**Task prompt**
Could you copy every line in the listing below that has the word "thrown"?
*** Data Section Begins ***
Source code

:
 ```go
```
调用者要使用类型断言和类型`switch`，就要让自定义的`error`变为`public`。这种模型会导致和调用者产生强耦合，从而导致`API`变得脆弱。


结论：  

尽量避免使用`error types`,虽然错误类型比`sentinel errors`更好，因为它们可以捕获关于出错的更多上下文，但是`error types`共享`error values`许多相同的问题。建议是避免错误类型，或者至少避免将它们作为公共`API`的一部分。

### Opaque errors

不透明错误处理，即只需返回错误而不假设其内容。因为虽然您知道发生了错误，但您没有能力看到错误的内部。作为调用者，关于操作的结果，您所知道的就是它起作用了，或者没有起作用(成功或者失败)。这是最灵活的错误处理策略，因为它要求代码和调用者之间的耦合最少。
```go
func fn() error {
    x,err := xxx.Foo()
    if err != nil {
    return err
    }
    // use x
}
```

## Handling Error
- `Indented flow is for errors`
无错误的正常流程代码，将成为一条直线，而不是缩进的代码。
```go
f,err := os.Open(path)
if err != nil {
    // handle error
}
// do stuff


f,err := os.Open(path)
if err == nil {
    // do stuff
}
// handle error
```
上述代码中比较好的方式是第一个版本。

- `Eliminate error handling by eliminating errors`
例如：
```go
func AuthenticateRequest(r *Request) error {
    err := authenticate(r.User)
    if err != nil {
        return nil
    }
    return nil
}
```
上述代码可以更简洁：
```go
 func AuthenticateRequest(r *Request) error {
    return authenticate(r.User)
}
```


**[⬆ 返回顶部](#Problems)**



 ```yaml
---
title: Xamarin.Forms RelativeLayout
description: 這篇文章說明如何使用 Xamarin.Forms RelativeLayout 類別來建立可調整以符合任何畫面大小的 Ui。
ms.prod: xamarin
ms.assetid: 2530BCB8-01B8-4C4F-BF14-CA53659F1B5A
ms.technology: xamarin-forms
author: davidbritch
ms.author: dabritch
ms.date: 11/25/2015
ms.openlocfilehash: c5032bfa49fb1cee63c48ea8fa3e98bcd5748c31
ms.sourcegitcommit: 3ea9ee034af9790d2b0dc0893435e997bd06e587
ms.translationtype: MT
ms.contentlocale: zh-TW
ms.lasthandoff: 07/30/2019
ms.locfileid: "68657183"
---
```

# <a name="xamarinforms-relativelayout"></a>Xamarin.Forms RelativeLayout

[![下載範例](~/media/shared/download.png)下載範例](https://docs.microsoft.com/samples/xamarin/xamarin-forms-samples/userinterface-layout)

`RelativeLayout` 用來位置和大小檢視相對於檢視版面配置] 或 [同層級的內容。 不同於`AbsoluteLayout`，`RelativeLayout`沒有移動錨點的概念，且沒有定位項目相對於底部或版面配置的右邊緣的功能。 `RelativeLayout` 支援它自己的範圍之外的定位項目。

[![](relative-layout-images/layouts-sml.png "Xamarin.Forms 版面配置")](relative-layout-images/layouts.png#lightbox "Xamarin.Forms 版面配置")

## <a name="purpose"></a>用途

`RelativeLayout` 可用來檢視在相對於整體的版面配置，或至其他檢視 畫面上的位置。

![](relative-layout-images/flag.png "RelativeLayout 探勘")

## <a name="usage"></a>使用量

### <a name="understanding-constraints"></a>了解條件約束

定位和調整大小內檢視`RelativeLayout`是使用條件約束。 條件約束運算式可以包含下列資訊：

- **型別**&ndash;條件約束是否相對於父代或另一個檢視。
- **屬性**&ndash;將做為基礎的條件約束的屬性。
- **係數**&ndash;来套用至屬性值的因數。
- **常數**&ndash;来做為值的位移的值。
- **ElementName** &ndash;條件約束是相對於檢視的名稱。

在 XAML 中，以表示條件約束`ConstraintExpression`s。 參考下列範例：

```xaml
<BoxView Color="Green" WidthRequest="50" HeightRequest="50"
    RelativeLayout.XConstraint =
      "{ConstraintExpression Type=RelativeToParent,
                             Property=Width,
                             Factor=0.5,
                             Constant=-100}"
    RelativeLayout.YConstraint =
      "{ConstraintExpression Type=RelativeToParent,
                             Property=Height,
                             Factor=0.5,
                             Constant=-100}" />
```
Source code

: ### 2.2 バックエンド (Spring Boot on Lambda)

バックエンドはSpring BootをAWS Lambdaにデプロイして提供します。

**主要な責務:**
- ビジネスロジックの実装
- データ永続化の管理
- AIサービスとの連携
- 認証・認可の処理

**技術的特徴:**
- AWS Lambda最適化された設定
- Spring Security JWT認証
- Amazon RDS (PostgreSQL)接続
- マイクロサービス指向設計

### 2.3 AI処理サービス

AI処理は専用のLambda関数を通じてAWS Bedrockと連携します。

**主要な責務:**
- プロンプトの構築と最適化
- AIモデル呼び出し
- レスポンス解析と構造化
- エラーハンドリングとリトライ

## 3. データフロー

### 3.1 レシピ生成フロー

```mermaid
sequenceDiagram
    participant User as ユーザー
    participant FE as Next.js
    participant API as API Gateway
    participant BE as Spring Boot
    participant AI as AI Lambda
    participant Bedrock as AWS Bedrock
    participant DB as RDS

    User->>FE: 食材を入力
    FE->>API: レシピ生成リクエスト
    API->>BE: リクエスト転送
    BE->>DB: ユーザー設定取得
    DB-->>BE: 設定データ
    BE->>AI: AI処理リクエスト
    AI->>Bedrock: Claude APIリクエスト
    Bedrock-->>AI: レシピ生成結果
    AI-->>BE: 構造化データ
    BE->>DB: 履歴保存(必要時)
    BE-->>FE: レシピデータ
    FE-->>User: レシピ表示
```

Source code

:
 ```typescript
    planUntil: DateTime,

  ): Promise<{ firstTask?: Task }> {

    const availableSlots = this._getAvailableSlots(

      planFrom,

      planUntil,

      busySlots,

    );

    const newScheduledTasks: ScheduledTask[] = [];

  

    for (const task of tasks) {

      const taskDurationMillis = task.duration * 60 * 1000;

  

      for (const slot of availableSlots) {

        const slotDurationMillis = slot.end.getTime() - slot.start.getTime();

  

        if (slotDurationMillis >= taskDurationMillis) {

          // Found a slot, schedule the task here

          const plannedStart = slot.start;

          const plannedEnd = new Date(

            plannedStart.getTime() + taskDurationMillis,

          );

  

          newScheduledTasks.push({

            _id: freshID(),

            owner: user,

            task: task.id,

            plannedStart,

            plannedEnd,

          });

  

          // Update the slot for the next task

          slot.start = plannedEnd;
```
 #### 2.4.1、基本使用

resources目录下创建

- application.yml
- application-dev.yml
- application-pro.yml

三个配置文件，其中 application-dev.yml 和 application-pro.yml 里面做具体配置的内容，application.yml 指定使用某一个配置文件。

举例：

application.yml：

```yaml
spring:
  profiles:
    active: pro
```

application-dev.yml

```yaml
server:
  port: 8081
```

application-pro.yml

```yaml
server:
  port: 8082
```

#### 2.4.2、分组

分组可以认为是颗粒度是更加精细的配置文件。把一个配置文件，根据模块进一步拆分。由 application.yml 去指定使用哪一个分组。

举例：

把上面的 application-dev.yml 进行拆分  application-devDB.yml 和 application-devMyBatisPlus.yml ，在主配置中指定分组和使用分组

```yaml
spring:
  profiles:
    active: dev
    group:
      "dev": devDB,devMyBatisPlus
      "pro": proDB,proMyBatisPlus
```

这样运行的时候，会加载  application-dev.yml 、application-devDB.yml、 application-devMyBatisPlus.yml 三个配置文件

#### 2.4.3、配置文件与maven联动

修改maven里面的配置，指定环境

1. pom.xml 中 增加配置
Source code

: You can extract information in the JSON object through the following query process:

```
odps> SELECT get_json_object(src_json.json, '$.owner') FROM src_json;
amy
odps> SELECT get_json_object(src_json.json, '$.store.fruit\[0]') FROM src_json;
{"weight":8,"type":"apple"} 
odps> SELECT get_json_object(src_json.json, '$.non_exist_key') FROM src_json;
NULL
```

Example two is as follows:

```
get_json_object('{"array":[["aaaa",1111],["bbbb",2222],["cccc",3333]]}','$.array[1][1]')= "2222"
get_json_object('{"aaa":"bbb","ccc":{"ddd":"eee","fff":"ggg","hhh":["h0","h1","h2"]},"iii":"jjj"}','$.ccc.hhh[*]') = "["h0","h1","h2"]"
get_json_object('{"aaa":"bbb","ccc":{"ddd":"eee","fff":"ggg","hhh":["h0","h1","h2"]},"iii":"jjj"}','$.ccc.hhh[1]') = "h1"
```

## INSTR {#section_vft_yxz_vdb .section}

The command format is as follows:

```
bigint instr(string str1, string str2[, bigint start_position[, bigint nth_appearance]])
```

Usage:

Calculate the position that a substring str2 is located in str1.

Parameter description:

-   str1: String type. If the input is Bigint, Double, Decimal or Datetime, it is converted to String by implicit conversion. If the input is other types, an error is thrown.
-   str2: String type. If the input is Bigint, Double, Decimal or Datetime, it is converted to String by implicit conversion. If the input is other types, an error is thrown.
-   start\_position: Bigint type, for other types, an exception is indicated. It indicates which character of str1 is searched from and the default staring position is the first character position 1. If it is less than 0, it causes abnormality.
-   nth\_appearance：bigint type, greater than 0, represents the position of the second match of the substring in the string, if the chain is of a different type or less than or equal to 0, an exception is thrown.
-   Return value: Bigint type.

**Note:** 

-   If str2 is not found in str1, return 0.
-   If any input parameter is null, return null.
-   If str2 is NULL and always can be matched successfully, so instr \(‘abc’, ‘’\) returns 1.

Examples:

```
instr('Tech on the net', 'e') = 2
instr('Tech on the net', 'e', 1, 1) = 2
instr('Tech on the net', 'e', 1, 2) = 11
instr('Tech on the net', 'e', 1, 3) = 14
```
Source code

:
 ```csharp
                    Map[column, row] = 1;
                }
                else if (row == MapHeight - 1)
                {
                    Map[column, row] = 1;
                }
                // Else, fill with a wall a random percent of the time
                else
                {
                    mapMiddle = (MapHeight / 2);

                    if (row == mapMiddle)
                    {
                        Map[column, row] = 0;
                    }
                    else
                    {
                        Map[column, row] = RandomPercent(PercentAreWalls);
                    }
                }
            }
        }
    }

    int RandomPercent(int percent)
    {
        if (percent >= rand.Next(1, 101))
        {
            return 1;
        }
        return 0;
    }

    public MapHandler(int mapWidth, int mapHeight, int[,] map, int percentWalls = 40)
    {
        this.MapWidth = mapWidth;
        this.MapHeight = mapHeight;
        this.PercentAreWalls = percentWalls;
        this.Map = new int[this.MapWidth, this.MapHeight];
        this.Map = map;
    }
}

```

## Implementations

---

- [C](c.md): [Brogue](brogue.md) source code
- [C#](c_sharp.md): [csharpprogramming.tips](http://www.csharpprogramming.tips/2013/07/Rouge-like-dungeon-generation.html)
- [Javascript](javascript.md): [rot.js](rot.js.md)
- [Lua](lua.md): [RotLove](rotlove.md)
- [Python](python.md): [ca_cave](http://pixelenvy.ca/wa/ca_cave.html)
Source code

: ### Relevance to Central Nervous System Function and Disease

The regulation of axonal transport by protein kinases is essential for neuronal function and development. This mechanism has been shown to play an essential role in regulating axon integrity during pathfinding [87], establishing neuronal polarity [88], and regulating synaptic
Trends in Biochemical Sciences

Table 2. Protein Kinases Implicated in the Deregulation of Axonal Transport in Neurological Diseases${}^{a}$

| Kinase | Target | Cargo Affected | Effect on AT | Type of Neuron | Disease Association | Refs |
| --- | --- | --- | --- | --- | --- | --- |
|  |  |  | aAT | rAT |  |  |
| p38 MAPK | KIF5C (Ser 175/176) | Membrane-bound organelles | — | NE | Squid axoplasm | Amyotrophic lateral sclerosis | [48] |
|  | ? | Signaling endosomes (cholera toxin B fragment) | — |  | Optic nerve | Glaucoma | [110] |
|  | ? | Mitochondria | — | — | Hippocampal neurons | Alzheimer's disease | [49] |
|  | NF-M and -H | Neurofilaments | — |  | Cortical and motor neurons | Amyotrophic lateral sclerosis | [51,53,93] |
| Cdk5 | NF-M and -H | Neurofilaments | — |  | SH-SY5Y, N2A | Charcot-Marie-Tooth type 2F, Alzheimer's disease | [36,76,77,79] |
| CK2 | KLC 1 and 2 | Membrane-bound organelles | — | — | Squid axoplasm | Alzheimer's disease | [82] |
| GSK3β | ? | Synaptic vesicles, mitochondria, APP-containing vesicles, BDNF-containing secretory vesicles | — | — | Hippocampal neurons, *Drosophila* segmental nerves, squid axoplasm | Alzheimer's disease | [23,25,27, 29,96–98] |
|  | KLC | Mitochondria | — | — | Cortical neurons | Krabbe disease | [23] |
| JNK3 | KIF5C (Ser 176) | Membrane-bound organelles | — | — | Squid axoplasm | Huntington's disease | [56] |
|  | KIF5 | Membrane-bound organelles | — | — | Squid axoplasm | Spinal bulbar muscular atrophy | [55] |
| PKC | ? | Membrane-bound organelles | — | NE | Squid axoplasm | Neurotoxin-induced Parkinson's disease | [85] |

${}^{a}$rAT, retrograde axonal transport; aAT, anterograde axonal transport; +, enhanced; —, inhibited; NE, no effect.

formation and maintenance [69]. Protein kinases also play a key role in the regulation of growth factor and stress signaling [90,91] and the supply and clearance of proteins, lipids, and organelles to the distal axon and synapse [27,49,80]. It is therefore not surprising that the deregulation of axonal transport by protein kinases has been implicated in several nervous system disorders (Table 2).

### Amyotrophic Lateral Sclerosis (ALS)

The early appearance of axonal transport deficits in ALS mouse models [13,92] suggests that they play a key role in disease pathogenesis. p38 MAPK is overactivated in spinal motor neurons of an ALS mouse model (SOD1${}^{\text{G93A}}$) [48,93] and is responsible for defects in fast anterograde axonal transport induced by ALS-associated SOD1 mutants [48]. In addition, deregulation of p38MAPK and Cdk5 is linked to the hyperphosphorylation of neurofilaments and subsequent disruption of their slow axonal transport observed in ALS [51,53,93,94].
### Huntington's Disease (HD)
*** Data Section Ends ***
**Task response**
-   str1: String type. If the input is Bigint, Double, Decimal or Datetime, it is converted to String by implicit conversion. If the input is other types, an error is thrown.
-   str2: String type. If the input is Bigint, Double, Decimal or Datetime, it is converted to String by implicit conversion. If the input is other types, an error is thrown.
-   nth\_appearance：bigint type, greater than 0, represents the position of the second match of the substring in the string, if the chain is of a different type or less than or equal to 0, an exception is thrown.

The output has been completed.